(DOCUMENT SECTION):

▶

# 40 gal African Cichlid Tank with pics - suggestions wanted



## LukeG (Mar 8, 2005)

I'm new to this sight and I'm also new to plant tanks but here is my first go at an all Peacock African Cichlid planted tank. The idea was to use the plants to soften the rocky look of the tank and I've only used Anubias nana and Anubias barteri. I originally planed on adding Java ferns and java moss

I started this thread because I've seen quite a few like it and frankly I really enjoy them. This is my first attempt at an African Cichlid tank and I'd love any advice, comments or questions you might want to share.

The tank is one week old at this point. I have a 40 gallon breeder all glass tank with a pine stand and canapy (not shown). I used tahitian moon sand along with dark grey rocks I found at a local pond supplier. There are also Anubias nana and Anubias barteri tied to the rocks until they root. I've used 2 65 watt power compact bulbs to light the tank. I know this is a lot of light for the plants but with the dark rocks and substrate I felt I needed more light to make everything pop put more. I have a wet/dry filter and an Ebo jager heater.

◀

(INSTRUCTIONS):
1 - In the cichlid tank post, what is used to light the tank?
2 - Print the cichlid tank post from "I'm new to this" to "want to share.".
The entries after this come from a different source.

Entries from a dataset
▶

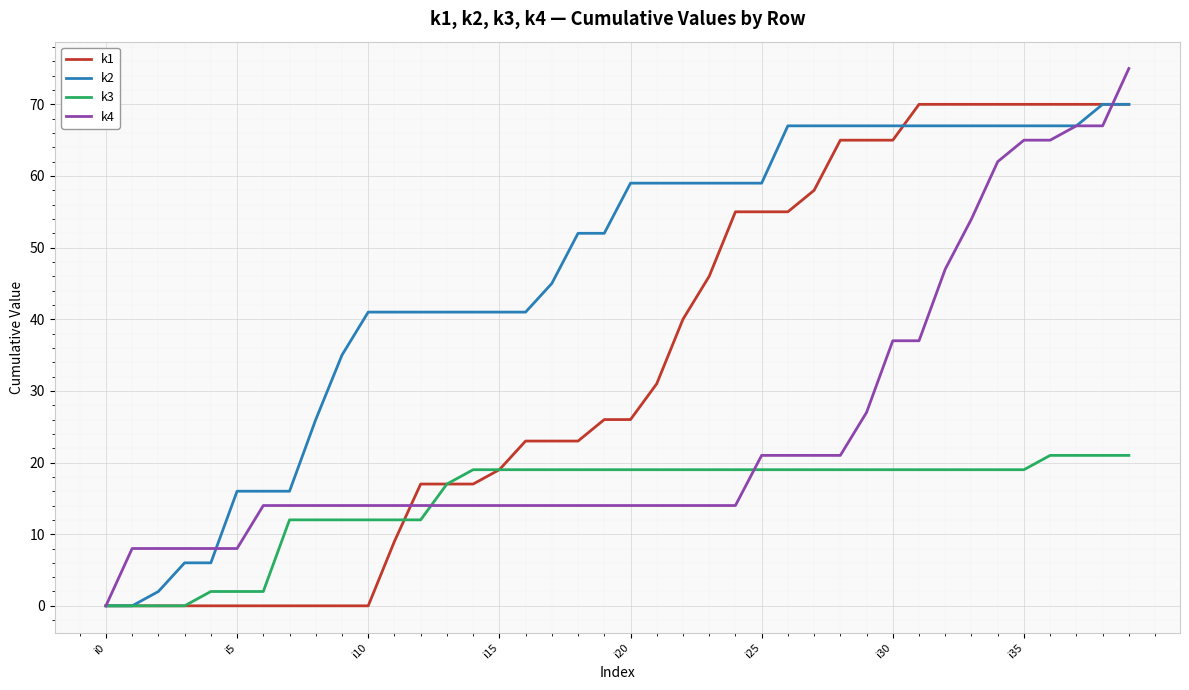

Rank the series by their average value, from highest to lowest.

k2, k1, k4, k3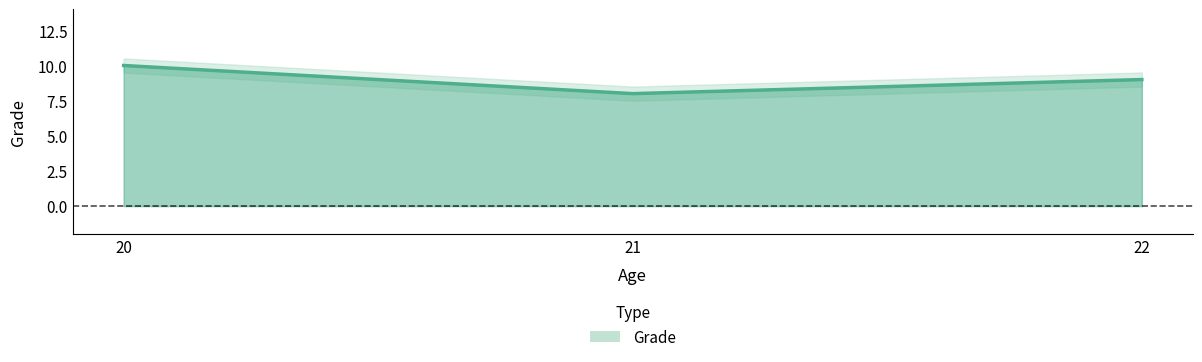

List the labels in order of value, smallest first.

21, 22, 20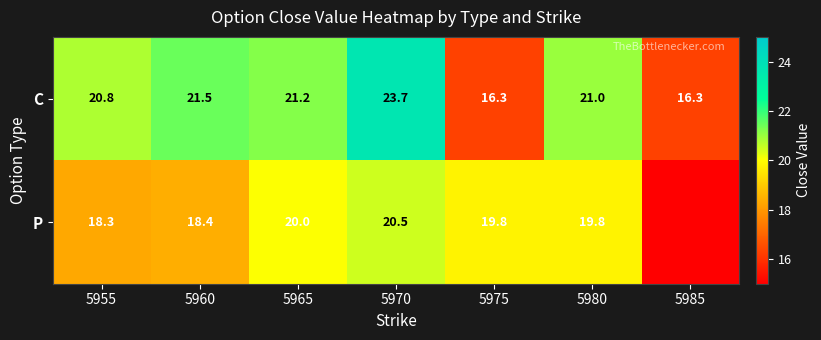

What is the spread (max minus min) of values at 5965?

1.2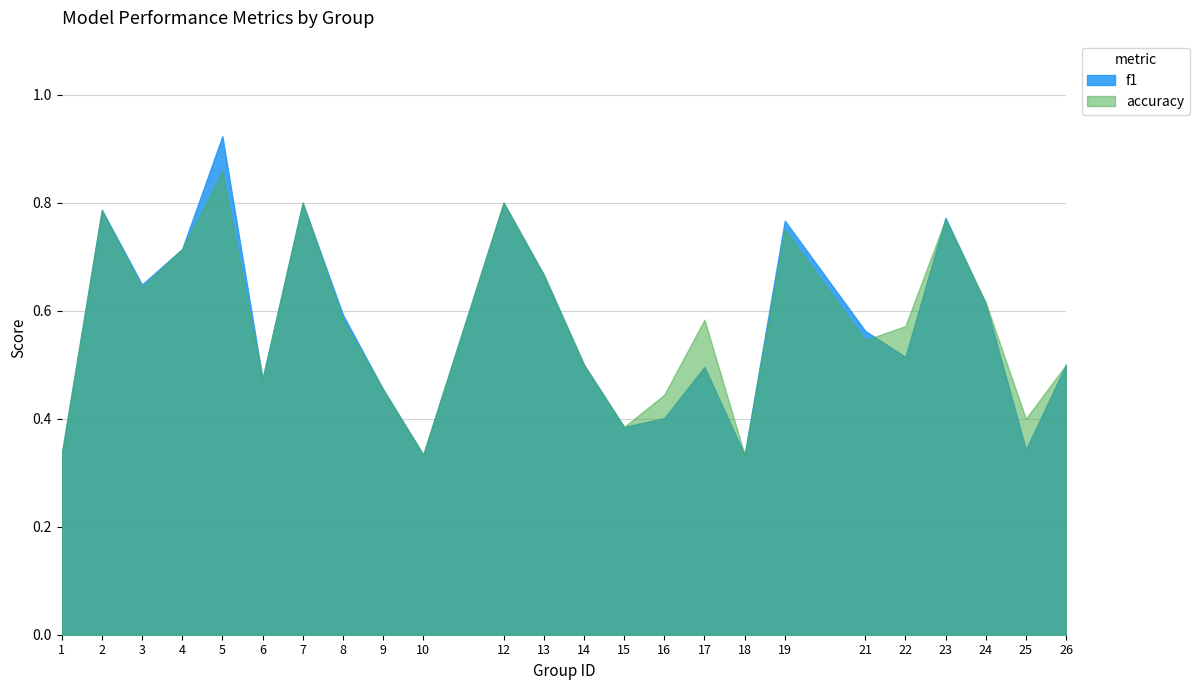

Rank the categories by accuracy value from highest to lowest.

5, 7, 12, 2, 23, 19, 4, 13, 3, 24, 8, 17, 22, 21, 14, 26, 6, 9, 16, 25, 15, 1, 10, 18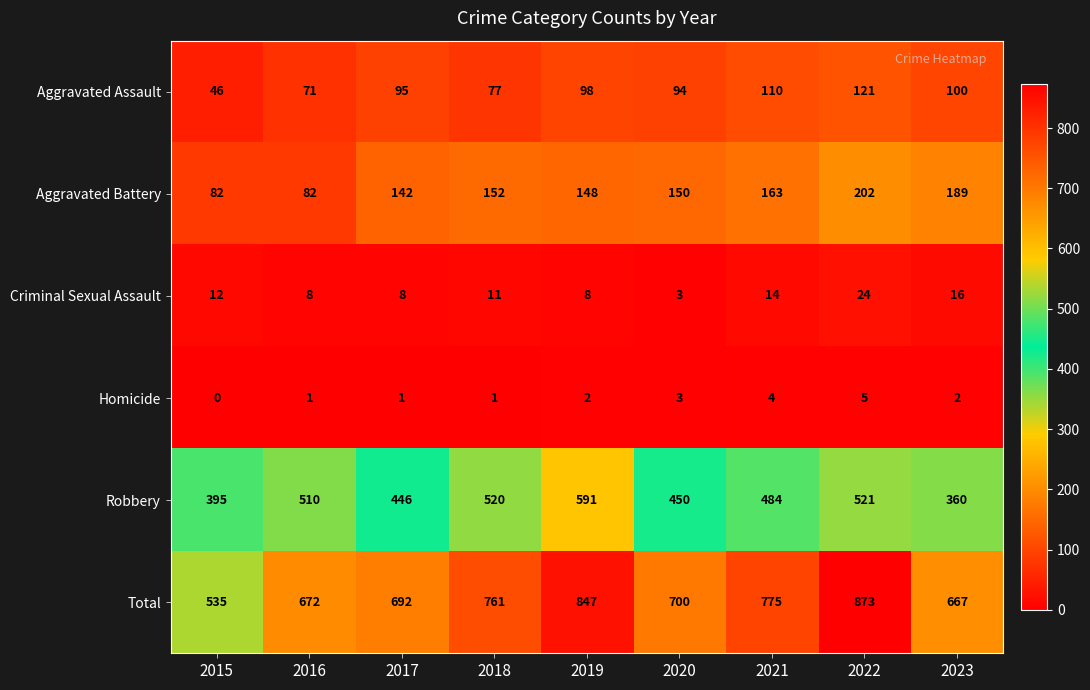

Where is Aggravated Assault nearest to the value 83?

2018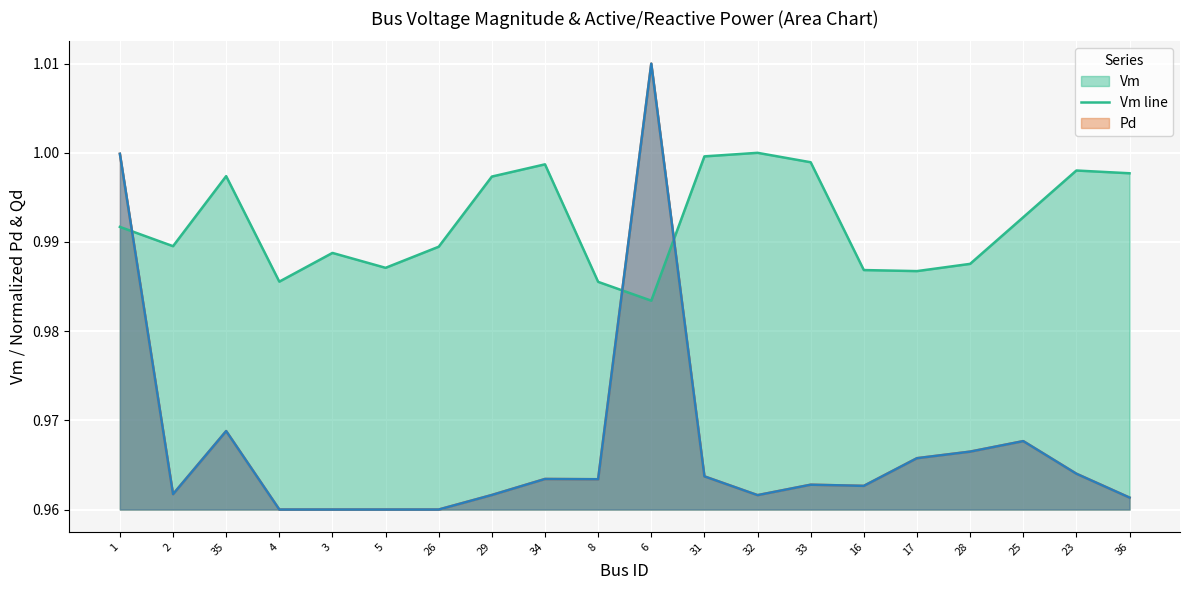

At 36, list the series in order from smallest to largest.

Pd line, Qd line, Vm line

◀

(RESPONSES BY TASK):
1 - Two 65 watt power compact bulbs.

2 -
I'm new to this sight and I'm also new to plant tanks but here is my first go at an all Peacock African Cichlid planted tank. The idea was to use the plants to soften the rocky look of the tank and I've only used Anubias nana and Anubias barteri. I originally planed on adding Java ferns and java moss

I started this thread because I've seen quite a few like it and frankly I really enjoy them. This is my first attempt at an African Cichlid tank and I'd love any advice, comments or questions you might want to share.